Excerto:
Mas, em Polk, quase a chegar a California, parei
numa livraria de livros usados que se diz a maior e mais bem organizada
de São Francisco. Não duvido, pois o número
de prateleiras e de estantes fazia lembrar uma biblioteca e a limpeza
e organização por temas fazia inveja à minha
colecção de banda desenhada. E digo-vos que há quem
me goze por aquilo estar tão organizado. Só o cheiro
a mofo é que estragava um bocado o ambiente e estava-me
a fazer impressão, para além de que estava com alguma
pressa de ir até ao bólide e voltar a tempo de jantar
e ir ao concerto dos Eels.
A California St. tem umas casas victorianas muito
bonitas, depois de se passar a Van Ness e fui maravilhado a apreciar
as vistas até a Webster. Mais uma vez me arrependi de não
trazer a câmara, mas tinha que lá voltar quando fosse
embora, portanto podia resolver a questão. Porém
a luz podia não ser a mesma.
Quando voltei a casa da RM&P, estivemos a fazer
o jantar enquanto eu limpava as lentes e a câmara, pois a
coitada tem um ano e já sofreu tanto que estava mesmo porca.
Já não me lembro bem o que foi o jantar, sei que
foi frango, mas foi comido à pressa, pois já estava
na hora do concerto. Mas, isso não fez com que soubesse
bem, depois de uma tarde passada no parque e de uma caminhada como
aquela.
Quando entrei no The Great American Music Hall,
fiquei logo chateado. Então, não é que me
ficaram com o bilhete. Eu que guardo religiosamente todos os bilhetes
de concertos a que vou. Embora aqui os bilhetes sejam uma treta,
pois são iguais aos bilhetes do cinema e não têm
nada de especial... Mas, mesmo assim gosto de os guardar e tenho
direito a fazê-lo. Mas, pronto, não ia bater no porteiro
por causa disso e não ia deixar de ver o concerto.

Tarefa curta 1: Copia fielmente o trecho do excerto que começa em "Já não me lembro" e termina em "ver o concerto.".

Material fornecido:
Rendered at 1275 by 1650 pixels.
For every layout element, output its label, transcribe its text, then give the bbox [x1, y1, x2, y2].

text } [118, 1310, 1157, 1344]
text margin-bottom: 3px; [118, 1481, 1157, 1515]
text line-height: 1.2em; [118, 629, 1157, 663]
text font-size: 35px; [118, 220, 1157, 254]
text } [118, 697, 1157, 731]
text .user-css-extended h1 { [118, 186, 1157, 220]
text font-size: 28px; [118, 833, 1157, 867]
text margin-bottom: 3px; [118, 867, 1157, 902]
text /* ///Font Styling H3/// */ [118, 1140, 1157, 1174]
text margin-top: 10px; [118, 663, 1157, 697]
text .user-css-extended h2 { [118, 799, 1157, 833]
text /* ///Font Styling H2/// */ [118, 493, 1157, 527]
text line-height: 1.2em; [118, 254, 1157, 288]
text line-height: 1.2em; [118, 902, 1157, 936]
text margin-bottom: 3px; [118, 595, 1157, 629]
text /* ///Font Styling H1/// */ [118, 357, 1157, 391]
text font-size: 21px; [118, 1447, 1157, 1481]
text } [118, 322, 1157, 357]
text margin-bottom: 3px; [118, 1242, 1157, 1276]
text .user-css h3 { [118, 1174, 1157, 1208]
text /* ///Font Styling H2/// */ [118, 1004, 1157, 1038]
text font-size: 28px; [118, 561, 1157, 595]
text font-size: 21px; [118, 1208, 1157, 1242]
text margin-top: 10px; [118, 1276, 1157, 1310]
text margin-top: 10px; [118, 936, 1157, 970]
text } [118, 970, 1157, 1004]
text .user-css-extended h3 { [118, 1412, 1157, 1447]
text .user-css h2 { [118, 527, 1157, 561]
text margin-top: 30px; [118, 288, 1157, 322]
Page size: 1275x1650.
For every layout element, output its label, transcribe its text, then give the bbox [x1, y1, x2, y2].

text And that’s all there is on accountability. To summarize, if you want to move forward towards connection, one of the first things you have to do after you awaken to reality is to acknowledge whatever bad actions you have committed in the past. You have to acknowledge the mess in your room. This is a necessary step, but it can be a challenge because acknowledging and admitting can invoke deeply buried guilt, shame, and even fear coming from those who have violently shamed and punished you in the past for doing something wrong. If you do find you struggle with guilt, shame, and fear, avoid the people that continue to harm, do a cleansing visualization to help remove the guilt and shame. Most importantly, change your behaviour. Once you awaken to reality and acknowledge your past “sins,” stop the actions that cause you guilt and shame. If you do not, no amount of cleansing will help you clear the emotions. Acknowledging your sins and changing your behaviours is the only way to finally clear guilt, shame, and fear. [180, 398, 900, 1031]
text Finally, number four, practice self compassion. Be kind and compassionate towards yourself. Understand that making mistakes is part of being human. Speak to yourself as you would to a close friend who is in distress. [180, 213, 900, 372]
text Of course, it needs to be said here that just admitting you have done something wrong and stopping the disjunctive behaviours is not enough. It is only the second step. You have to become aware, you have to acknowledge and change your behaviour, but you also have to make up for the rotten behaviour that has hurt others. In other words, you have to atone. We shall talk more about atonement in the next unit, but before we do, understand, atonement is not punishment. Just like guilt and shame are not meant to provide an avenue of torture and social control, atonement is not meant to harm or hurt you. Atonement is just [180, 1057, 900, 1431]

Tarefa curta 2: Nas linhas do material fornecido, pega nas que começam na linha que contém "1310, 1157, 1344]" e terminam na que contém "text font-size: 28px; [118, 833, 1157, 867]", ambas incluídas. Põe só essas numa tabela Markdown com as colunas n e Linha, sem as linhas em branco.

Resposta completa 1:
Já não me lembro bem o que foi o jantar, sei que
foi frango, mas foi comido à pressa, pois já estava
na hora do concerto. Mas, isso não fez com que soubesse
bem, depois de uma tarde passada no parque e de uma caminhada como
aquela.
Quando entrei no The Great American Music Hall,
fiquei logo chateado. Então, não é que me
ficaram com o bilhete. Eu que guardo religiosamente todos os bilhetes
de concertos a que vou. Embora aqui os bilhetes sejam uma treta,
pois são iguais aos bilhetes do cinema e não têm
nada de especial... Mas, mesmo assim gosto de os guardar e tenho
direito a fazê-lo. Mas, pronto, não ia bater no porteiro
por causa disso e não ia deixar de ver o concerto.

Resposta completa 2:
| n | Linha |
|---|---|
| 1 | text } [118, 1310, 1157, 1344] |
| 2 | text margin-bottom: 3px; [118, 1481, 1157, 1515] |
| 3 | text line-height: 1.2em; [118, 629, 1157, 663] |
| 4 | text font-size: 35px; [118, 220, 1157, 254] |
| 5 | text } [118, 697, 1157, 731] |
| 6 | text .user-css-extended h1 { [118, 186, 1157, 220] |
| 7 | text font-size: 28px; [118, 833, 1157, 867] |